Patti Wamsley remembered the ground breaking for the new building at 11th and Plum in 1979, when a satellite signal was used to set off an explosive charge in the parking lot. That was no sooner done that Patty Carey began working her friends and acquaintances again.

“Once we got started, she said ‘We’re going to need a lot more volunteers.’ And she looked at me and I thought, ‘OK,’” Wamsley recalled, mimicking her wary response. “She said we’ll need people to work in the gift shop, people to sell tickets and people to answer the phone because the phone is going to start wringing.”

Wamsley said she hated to answer the phone.  But it wasn’t that easy to wiggle out of Patty Carey’s grasp. If you didn’t like one job, she’d find another for you.

“So she looked at me and she said, ‘You know,  we’ll need people to talk about the artifacts we’re getting in.’”

Wamsley protested that she didn’t know anything about space. “I don’t know Mercury from Gemini,” she said.

“We’ll get books,” Patty Carey replied.

Wamsley has been a docent, leading tours at the Cosmosphere, for more than 30 years now.

“Patty twisted my arm, and I didn’t feel a thing,” Wamsley said.

While Patty Carey asked much of her friends, she also did much herself. Photos from the 1960s show her perched on a ladder helping to assemble the metal dome of the planetarium and learning to operate the star projector. Her home telephone was listed as the number to call to arrange special showings of the planetarium’s Christmas program in 1963.

“As far as I could tell she would do anything, but she wouldn’t ask anybody to do anything she wouldn’t do,” said Ann Adams, another friend and a planetarium/Cosmosphere volunteer for more than 40 years,

Today, the Cosmosphere is much more than a planetarium. It has a domed theater, Dr. Goddard’s lab for teaching children about science and a museum collection of more than 15,000 space artifacts, so many that only about 7 percent are actually on display at any one time.

The two biggest stars of the show, of course, are Gus Grissom’s Liberty Bell 7 Mercury space capsule and the Apollo 13 command module.

The Cosmosphere’s Spaceworks Division restored Gus Grissom’s Mercury spacecraft, the Liberty Bell 7, after it was recovered after spending 38 years at the bottom of the ocean.

The Cosmosphere’s Spaceworks Division restored Gus Grissom’s Mercury spacecraft, the Liberty Bell 7, after it was recovered after spending 38 years at the bottom of the ocean.

Liberty Bell 7 sank to the bottom of the ocean after splash down in 1961 and remained there until the Discovery Channel financed a mission to recover it in 1999. The Cosmosphere staff completely restored the space craft, and after a national tour it returned to Hutchinson for permanent display in the Cosmosphere.

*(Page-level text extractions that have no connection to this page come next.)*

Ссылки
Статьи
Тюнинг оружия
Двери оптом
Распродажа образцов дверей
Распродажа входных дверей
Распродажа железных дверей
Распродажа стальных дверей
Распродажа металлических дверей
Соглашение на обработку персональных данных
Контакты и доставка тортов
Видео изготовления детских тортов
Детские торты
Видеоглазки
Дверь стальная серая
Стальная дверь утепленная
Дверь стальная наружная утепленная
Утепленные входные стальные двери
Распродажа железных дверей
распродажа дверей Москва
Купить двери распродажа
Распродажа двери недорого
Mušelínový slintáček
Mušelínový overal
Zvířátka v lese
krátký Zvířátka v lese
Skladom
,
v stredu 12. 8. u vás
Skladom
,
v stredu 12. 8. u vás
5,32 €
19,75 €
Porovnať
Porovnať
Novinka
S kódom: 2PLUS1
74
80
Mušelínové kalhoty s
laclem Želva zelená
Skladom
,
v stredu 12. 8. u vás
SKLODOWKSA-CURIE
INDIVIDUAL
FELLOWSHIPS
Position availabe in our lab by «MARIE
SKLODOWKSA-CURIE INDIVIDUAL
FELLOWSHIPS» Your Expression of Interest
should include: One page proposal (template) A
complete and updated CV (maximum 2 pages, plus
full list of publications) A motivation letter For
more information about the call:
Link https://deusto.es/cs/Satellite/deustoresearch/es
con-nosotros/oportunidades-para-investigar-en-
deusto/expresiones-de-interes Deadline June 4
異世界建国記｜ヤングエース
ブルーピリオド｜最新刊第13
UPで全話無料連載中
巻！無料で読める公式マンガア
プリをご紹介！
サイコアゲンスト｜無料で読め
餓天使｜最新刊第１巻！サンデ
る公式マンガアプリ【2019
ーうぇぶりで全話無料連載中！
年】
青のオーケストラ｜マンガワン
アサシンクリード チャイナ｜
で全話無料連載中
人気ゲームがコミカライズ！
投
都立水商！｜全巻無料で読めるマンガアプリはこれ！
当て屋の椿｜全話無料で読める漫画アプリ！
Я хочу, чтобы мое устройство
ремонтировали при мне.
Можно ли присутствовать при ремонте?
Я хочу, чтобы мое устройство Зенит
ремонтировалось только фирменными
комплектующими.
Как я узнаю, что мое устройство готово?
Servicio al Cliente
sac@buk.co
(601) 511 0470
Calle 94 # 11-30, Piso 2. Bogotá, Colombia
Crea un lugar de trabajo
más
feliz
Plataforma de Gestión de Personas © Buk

The Apollo 13 lunar landing mission had to be abandoned after an explosion in a liquid oxygen tank two days into the flight. But the mission was celebrated as a colossal success after NASA was able to overcome numerous obstacles and return the crew safely to Earth. Hollywood director Ron Howard turned Apollo 13 into a hit movie in 1995, starring Tom Hanks and full-scale mockups of the spacecraft built by the Cosmosphere’s Spaceworks division.

Visitors also can see a World War II German V-1 rocket, essentially the first cruise missile, and the German V-2 rocket, the first ballistic missile.

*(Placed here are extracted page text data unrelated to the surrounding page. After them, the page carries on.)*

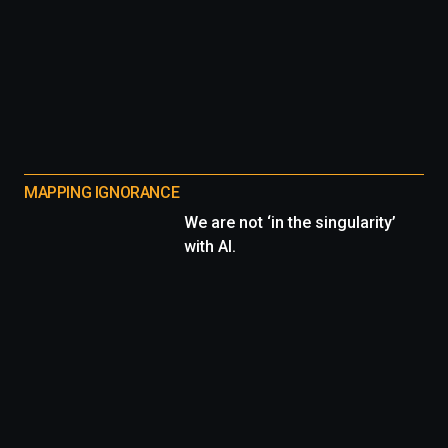
MAPPING IGNORANCE
We are not ‘in the singularity’
with AI.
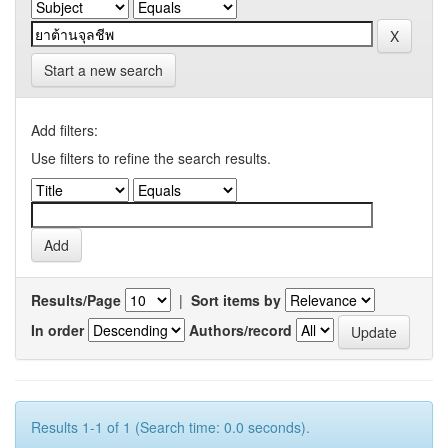
Start a new search
Add filters:
Use filters to refine the search results.
Results/Page
|
Sort items by
In order
Authors/record
Results 1-1 of 1 (Search time: 0.0 seconds).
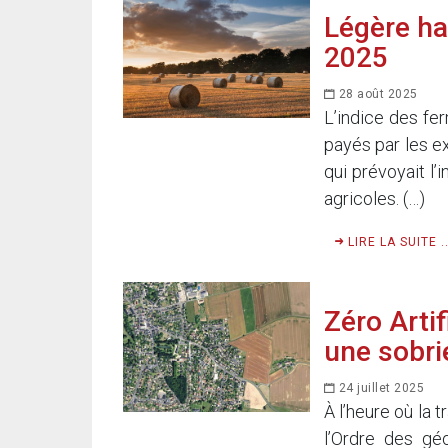
Légère ha
2025
28 août 2025
L’indice des fe
payés par les ex
qui prévoyait l’
agricoles. (…)
LIRE LA SUITE ..
Zéro Artif
une sobri
24 juillet 2025
À l’heure où la 
l’Ordre des gé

Hollowell also proudly notes that the Cosmosphere has the largest collection of Soviet/Russian space artifacts outside of Moscow, including what was a flight-ready backup for Sputnik 1, the world’s first man-made satellite, and a Vostok spacecraft.

“I’m just amazed every day I come in and walk into this building,” Wamsley said. “I think of this beautiful building and our wonderful staff, a lot of whom have not met (Patty Carey) and know about her, but all of them carry this little spark of her and that’s why the Cosmosphere keeps going.”